At press time, bitcoin has swelled past the $8,900 mark, and it is expected to surpass $9,000 by early next week. Since yesterday, it has risen by over $100.
In addition, the cryptocurrency market has jumped from roughly $324 billion to $385 billion since April 16, marking a $60+ billion spike in less than seven days.
One of the reasons for the jump may be action occurring in South Korea. As a nation responsible for over one-quarter of the world’s cryptocurrency trades, South Korea usually sells digital assets at higher prices than neighboring countries like Japan, China and even the U.S., as they tend to be relatively scarce by comparison. Despite their popularity and high rates of use, virtual coins can be a little hard to obtain.
South Korea usually relies on China to supply and deliver coins, but the recent ban on foreign exchanges has led to troubled financial relations and a lagging crypto presence in the nation. This ultimately led many analysts to concur that bitcoin was headed into bear territory, but now prices seem to be returning to normal, with one bitcoin in South Korea trading for roughly $8,975. This is a positive sign that premiums in the country are being viewed in an optimistic light by investors.
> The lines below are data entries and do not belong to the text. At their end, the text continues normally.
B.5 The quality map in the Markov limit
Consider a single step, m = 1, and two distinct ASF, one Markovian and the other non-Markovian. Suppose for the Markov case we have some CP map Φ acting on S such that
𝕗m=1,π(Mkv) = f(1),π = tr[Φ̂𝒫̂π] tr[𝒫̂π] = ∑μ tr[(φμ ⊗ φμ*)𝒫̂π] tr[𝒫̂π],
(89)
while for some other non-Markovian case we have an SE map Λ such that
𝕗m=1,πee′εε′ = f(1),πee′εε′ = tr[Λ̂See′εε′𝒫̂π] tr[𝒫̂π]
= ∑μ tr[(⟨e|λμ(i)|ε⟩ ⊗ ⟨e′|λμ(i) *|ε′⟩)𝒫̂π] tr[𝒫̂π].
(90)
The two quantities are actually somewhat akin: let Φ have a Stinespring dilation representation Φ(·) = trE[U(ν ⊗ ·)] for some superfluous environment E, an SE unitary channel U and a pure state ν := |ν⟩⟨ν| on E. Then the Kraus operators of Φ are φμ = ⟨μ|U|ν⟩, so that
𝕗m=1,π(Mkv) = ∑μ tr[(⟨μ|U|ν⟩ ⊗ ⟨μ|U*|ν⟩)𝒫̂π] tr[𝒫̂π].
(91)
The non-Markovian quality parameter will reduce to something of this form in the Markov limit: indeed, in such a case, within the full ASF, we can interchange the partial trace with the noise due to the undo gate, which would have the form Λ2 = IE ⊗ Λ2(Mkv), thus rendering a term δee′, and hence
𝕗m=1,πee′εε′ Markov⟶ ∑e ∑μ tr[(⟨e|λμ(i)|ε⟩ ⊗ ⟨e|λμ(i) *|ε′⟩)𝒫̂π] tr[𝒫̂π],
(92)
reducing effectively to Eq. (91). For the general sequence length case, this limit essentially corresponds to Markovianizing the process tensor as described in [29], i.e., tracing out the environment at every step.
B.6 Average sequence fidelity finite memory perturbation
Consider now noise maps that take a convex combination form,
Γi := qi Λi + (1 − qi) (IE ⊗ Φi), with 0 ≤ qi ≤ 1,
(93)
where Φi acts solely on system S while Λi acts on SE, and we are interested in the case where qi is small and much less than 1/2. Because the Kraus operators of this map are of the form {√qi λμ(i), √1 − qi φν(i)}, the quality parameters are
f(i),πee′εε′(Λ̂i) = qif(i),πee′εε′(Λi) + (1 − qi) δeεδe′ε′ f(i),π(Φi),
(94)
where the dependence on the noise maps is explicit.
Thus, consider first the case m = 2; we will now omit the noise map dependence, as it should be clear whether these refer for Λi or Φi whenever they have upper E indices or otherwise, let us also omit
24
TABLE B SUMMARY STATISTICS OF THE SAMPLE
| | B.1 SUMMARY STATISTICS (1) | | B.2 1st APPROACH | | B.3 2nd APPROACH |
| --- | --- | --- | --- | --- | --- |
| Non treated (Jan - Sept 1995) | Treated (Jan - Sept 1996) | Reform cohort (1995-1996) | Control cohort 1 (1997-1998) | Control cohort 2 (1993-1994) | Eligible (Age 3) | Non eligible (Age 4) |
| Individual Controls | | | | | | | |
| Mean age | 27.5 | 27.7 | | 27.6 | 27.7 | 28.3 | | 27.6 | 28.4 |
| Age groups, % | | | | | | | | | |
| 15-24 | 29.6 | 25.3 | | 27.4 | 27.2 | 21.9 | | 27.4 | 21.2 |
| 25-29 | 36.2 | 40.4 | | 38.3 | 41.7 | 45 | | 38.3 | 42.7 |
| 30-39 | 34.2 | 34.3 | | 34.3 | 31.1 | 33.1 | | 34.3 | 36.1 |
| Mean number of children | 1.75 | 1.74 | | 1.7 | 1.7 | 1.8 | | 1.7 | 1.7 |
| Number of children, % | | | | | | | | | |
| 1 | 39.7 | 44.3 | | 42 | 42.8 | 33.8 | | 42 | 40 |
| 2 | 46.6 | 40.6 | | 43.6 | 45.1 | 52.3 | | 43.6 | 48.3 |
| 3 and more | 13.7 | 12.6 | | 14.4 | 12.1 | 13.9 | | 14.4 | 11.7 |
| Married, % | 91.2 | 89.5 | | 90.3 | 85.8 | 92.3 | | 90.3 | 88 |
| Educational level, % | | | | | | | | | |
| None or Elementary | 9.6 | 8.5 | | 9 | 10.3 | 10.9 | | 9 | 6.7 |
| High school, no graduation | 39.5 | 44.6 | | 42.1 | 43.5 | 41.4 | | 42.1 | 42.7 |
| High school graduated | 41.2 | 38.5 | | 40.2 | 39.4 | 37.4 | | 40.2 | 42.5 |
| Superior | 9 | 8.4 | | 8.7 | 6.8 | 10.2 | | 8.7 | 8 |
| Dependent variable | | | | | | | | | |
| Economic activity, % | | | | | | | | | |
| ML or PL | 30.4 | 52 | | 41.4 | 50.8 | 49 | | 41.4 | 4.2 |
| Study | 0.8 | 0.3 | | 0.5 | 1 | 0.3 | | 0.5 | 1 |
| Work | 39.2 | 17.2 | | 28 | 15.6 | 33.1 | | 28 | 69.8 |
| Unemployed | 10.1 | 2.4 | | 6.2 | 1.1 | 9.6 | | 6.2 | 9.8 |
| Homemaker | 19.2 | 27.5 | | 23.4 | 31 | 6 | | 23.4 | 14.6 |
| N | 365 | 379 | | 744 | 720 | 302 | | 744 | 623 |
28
The good news is that this behavior is also rubbing off on other coins. Ether, for example, has jumped by approximately 10 percent since the beginning of the week, while smaller altcoins like Storm, Aion, WanChain and ICON have all experienced gains nearing 20 percent, suggesting the cryptocurrency market is deep in bullish territory.
However, certain currencies are not out of the woods yet, and many – ether included – are in danger of potentially entering a downward spiral thanks to the SEC’s unwillingness to
examine specific coins as “utility tokens” rather than “securities.”The Venture Capital Working Group – a association of lawyers, investors and hedge fund managers – are appealing to the Securities and Exchange Commission to re-evaluate coins that have been distributed through Initial Coin Offerings (ICOs). Unlike Monero, bitcoin or even Litecoin, several virtual assets first introduced through ICOs do not have appropriate paperwork filed, nor are they offered through registered exchanges. Several of these assets are offered as payment methods for customers, and thus carry practical uses and qualify as “utilities” according to most investors.
The SEC sees things differently. To chairman Jay Clayton, every token registered or offered through an ICO qualifies as a security, and several subpoenas have been sent out to related cryptocurrency ventures to discuss the natures of the coins they offer – how they were originally marketed, offered, etc.
While ether is now largely decentralized and operates on a platform similar with that of bitcoin, the currency was originally distributed through “pre-sales,” which now stand as ICOs. If ether and other coins are hit with “security” tags, reclassification is imminent, making them subject to certain regulations that could bring their prices down drastically.
The Venture Capital Working Group is working with the SEC to get them to reverse these views. Though the organization boasts the support of “key players,” the SEC is proving slow to change its perspectives.